La rente de la terre, considérée comme le prix payé pour l’usage de la terre, est donc naturellement un prix de monopole. Il n’est nullement en proportion des améliorations que le propriétaire peut avoir faites sur sa terre, ou de ce qu’il lui suffirait de prendre pour ne pas perdre, mais bien de ce que le fermier peut consentir à donner.

On ne peut porter ordinairement au marché que les parties seulement du produit de la terre dont le prix ordinaire suffit à remplacer le capital qu’il faut employer pour les y porter, et les profits ordinaires de ce capital. Si le prix ordinaire est plus que suffisant, le surplus en ira naturellement à la rente de la terre. S’il n’est juste que suffisant, la marchandise pourra bien être portée au marché, mais elle ne pourra fournir une rente au propriétaire. Le prix sera-t-il ou ne sera-t-il pas plus que suffisant ? C’est ce qui dépend de la demande.

Il y a certaines parties du produit de la terre dont la demande doit toujours être telle, qu’elles rapporteront un prix plus élevé que ce qui suffit pour les faire venir au marché ; il en est d’autres dont la demande peut être alternativement telle, qu’elles rapportent ou ne rapportent pas ce prix plus fort que le prix suffisant. Les premières doivent toujours fournir de quoi payer une rente au propriétaire ; les dernières quelquefois suffiront à l’acquittement d’une rente, et d’autre fois non, suivant la différence des circonstances.

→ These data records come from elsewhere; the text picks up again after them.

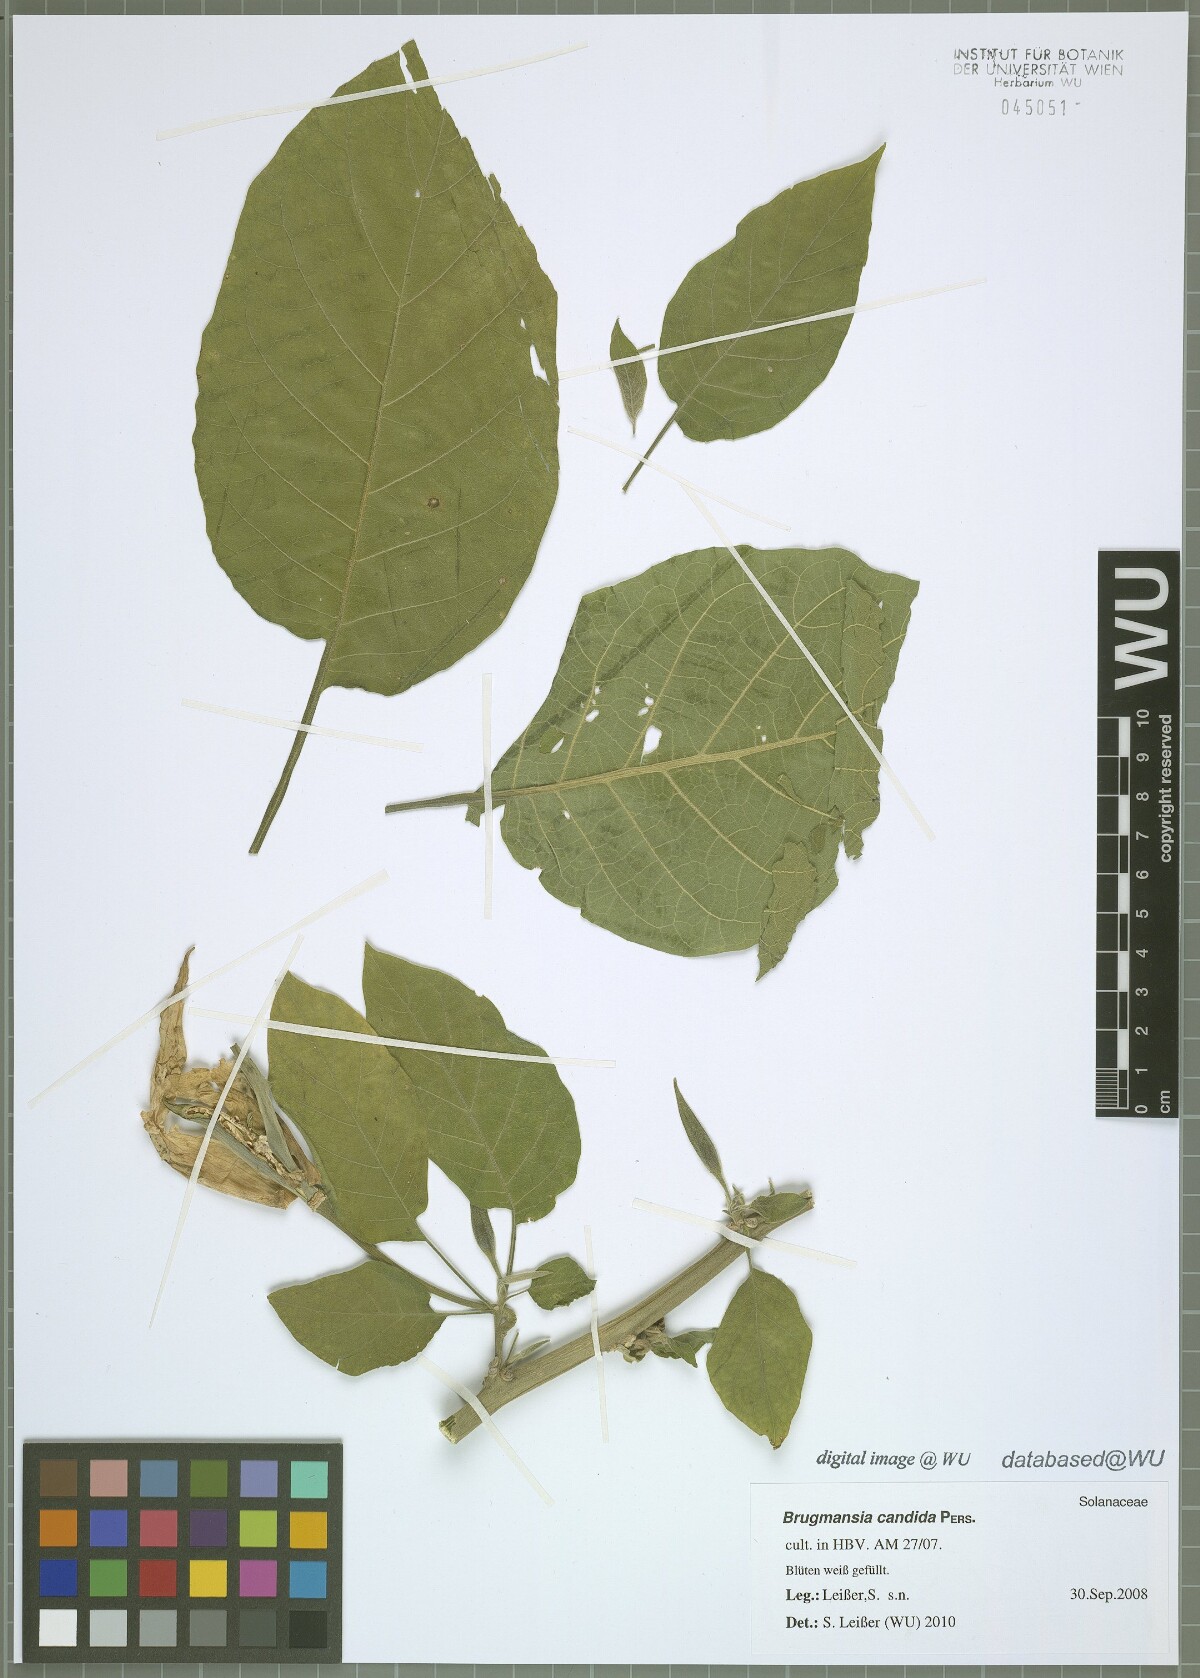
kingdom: Plantae
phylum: Tracheophyta
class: Magnoliopsida
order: Solanales
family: Solanaceae
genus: Brugmansia
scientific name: Brugmansia candida
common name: Angel's-trumpet
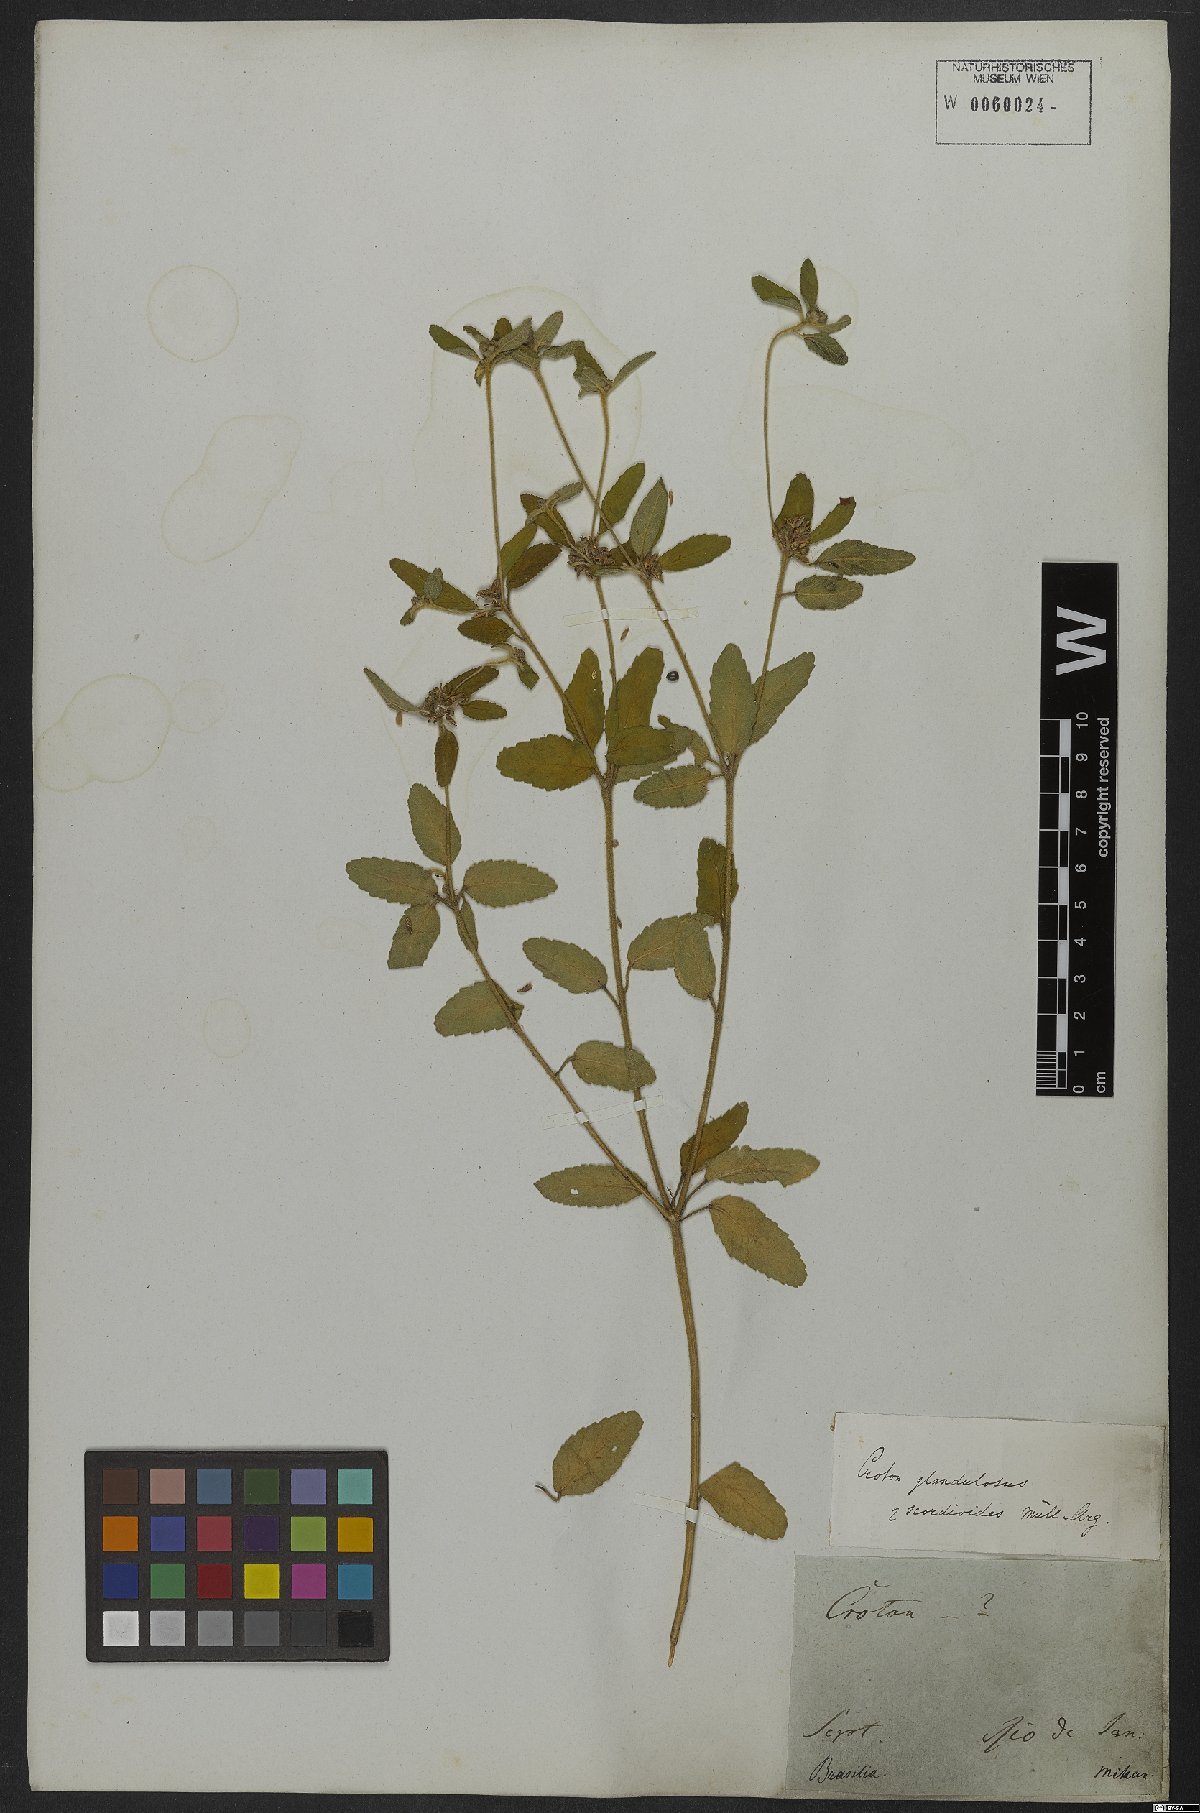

Il faut donc observer que la rente entre dans la composition du prix des marchandises d’une tout autre manière que les salaires et les profits. Le taux élevé ou bas des salaires et des profits est la cause du prix élevé ou bas des marchandises ; le taux élevé ou bas de la rente est l’effet du prix ; le prix d’une marchandise particulière est élevé ou bas, parce qu’il faut, pour la faire venir au marché, payer des salaires

  1. Voyez ci-dessus, chap. vi, p. 103.